Gießen: Mannschaftsgeist verhalf zum dritten Platz

Knappe Spiele, viel Einsatz und Spaß, ein verdienter dritter Platz und leider auch eine Verletzung – so lässt sich das Turnier in Gießen wohl am besten zusammenfassen: Am 5. März 2011 trat eine Delegation von Torpedo Phoenix zum Turnier „Genießen in Gießen“ Gießen an – und fuhr durchweg zufrieden am späten Abend nach Hause. Dabei hatte es am Anfang nicht so gut ausgesehen: Mit nur einem Punkt verlor das Team ihr erstes Spiel gegen die Frankfurter Mannschaft „Eine Handvoll Kuchen“. Die Phoenix-SpielerInnen Johanna, Sabrina (Ladies first), Stefan S., Stefan B., Fabian, Crispin, Moritz, Malte und Steffen waren ein wenig deprimiert, aber auch wachgerüttelt und wollten im nächsten Spiel alles besser machen – und fingen sich gleich in der nächsten Begegnung einen Callahan ein.

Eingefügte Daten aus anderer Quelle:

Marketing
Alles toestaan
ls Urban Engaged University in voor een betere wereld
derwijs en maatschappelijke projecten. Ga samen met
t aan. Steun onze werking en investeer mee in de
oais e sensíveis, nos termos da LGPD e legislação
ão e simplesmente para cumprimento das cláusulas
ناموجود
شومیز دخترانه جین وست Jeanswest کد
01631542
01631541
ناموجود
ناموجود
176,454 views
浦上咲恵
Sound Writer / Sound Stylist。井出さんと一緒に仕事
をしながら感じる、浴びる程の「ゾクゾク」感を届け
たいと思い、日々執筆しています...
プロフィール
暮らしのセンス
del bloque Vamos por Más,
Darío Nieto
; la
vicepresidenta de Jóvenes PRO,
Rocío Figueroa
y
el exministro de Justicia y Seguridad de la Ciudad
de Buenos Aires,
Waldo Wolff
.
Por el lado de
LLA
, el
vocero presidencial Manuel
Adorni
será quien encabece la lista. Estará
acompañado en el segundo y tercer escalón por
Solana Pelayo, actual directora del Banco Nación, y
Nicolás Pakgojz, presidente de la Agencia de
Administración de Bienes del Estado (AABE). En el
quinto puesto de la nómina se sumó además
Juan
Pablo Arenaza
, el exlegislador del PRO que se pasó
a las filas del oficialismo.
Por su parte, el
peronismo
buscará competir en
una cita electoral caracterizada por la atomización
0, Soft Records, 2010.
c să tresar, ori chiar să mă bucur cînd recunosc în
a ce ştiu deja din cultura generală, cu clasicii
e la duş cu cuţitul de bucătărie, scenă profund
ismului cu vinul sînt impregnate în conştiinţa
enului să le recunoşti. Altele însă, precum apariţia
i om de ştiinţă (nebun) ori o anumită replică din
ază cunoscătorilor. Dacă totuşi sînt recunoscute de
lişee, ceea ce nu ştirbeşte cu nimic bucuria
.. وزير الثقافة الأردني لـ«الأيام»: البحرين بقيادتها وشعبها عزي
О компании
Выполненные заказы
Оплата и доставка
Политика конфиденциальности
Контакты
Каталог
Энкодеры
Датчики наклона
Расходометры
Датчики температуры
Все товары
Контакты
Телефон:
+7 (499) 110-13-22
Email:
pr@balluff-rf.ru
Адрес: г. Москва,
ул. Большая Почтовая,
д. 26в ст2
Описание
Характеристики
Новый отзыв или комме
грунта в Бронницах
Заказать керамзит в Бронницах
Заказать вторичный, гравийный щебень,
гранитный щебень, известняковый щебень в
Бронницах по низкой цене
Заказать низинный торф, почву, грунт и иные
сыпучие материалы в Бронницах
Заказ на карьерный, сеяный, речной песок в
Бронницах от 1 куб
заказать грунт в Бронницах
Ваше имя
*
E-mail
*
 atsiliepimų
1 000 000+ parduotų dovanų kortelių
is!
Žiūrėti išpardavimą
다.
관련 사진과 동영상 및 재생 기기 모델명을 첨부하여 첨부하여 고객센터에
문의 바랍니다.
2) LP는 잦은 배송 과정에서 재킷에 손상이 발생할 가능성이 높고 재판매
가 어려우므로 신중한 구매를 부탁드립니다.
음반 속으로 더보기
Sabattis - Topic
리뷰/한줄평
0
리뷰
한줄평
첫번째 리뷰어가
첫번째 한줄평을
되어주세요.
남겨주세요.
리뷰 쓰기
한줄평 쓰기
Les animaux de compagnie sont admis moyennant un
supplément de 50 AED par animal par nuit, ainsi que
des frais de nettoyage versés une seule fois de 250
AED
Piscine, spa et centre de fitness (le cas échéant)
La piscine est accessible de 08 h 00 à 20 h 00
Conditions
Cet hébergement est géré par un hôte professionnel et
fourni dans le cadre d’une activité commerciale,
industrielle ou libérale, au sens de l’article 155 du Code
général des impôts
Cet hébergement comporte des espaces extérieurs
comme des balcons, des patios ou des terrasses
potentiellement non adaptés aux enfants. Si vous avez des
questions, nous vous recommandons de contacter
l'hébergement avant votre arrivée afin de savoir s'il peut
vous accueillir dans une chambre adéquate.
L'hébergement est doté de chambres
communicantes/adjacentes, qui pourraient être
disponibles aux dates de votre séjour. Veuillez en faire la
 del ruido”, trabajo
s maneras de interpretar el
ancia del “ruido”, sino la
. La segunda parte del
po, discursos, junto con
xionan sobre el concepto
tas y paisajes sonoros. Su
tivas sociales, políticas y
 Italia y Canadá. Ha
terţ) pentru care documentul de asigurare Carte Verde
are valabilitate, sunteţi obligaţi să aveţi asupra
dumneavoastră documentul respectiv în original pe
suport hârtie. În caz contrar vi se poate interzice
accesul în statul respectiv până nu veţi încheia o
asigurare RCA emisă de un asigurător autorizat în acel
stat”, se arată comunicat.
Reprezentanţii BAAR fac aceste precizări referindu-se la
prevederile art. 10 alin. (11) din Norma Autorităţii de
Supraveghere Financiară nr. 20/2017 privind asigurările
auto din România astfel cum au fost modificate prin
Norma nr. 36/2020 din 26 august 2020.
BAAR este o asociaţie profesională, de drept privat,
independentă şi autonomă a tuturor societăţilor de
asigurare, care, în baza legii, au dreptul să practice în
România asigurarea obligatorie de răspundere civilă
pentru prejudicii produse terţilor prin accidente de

Toller Start.

Dann riss sich die Mannschaft jedoch zusammen, feuerte sich gegenseitig an, auch wenn mal ein Wurf daneben ging oder eine Scheibe nicht gefangen wurde. Der Team-Geist baute die Torpedos auf und verhalf ihnen diesmal zu einem Sieg mit einem Punkt Vorsprung. Das eindeutige Fazit nach dem Spiel: Zu viele lange Pässe hatten dem Gegner in die Hände gespielt, das Kurz-Pass-Spiel war jedoch die Stärke der Phoenix-Truppe und sollte im nächsten Spiel ausgebaut werden. Doch genau das erwies sich als Trugschluss: In der dritten Begegnung gerieten die Angriffe von Torpedo Phoenix immer knapp vor der Endzone ins Stocken. Die Gegner konterten mit langen Pässen und gingen in Führung. Ein langer Pass hatte sogar schwere Konsequenzen für die Dortmunder Delegation: Stefan B. knickte bei einem Abwehreinsatz um und konnte sich von alleine nicht mehr aufrichten. Er schied für das restliche Turnier aus und fand seine neue Berufung als Moderator und unterhielt die Halle mit Kommentaren und seinem manchmal etwas recht eigentümlichen Humor. Die Dortmunder dachten sich nach seinem Ausscheiden dann wohl: Jetzt erst recht! Intuitiv stellte jede/r SpielerIn sein Verhalten um: Die Torpedos standen eher tief, verhinderten so die langen Pässe der Gegner und punkteten mit zielgenauen Overheads. Dortmund schaffte das Unentschieden und landete in der Gruppe auf dem zweiten Platz.

Im Viertelfinale hielt der gute Spirit weiter an und die Torpedos besiegten eine Anfängertruppe deutlich mit 17:4. Im Halbfinale ging es gegen Mainz: Das Gegner-Team startete mit ihrem üblichen Cheer „Alles Mainz“, woraufhin die Dortmunder mit „Alles unser!“ konterten; die Mainzer Truppe war dadurch verwirrt und eingeschüchtert (so zumindest die Vermutung) und beging in den ersten Spielminuten viele Fehler. Torpedo Phoenix hingegen legte gleich motiviert los und ging mit zwei Punkten in Führung. Dann fingen sich jedoch die Mainzer und wurden ihrer Favoriten-Rolle gerecht: Obwohl die Dortmunder Mädels ihre Gegenspielerinnen – die teils in der ersten Liga spielen – mit Bravour deckten und einige gefährliche Pässe verhinderten, reichte es nicht. Mainz war technisch überlegen und vielleicht auch ein wenig besser eingespielt als das Dortmunder Team, das zum ersten Mal in dieser Konstellation antrat. Mit zwei Punkten verloren die Torpedos und spielten so um Platz Drei. Trotz der Niederlage war die gute Stimmung ungebrochen, man hatte schließlich kämpferisch alles gegeben. Niemand war sonderlich enttäuscht, gegen den späteren Turniersieger verloren zu haben.

So gewann Dortmund das Spiel um Platz Drei auch relativ souverän. Die SpielerInnen waren sich einig: Es war ein klasse Turnier. Auf der Siegerehrung freuten sie sich über Süßigkeiten und einen sprudelnden Asti-Sekt – den eine Spielerin am selben Abend noch bei gemütlicher Runde fast im Alleingang austrank. Die anderen hatten aber kein Problem damit. Das ist eben wahrer Mannschaftsgeist.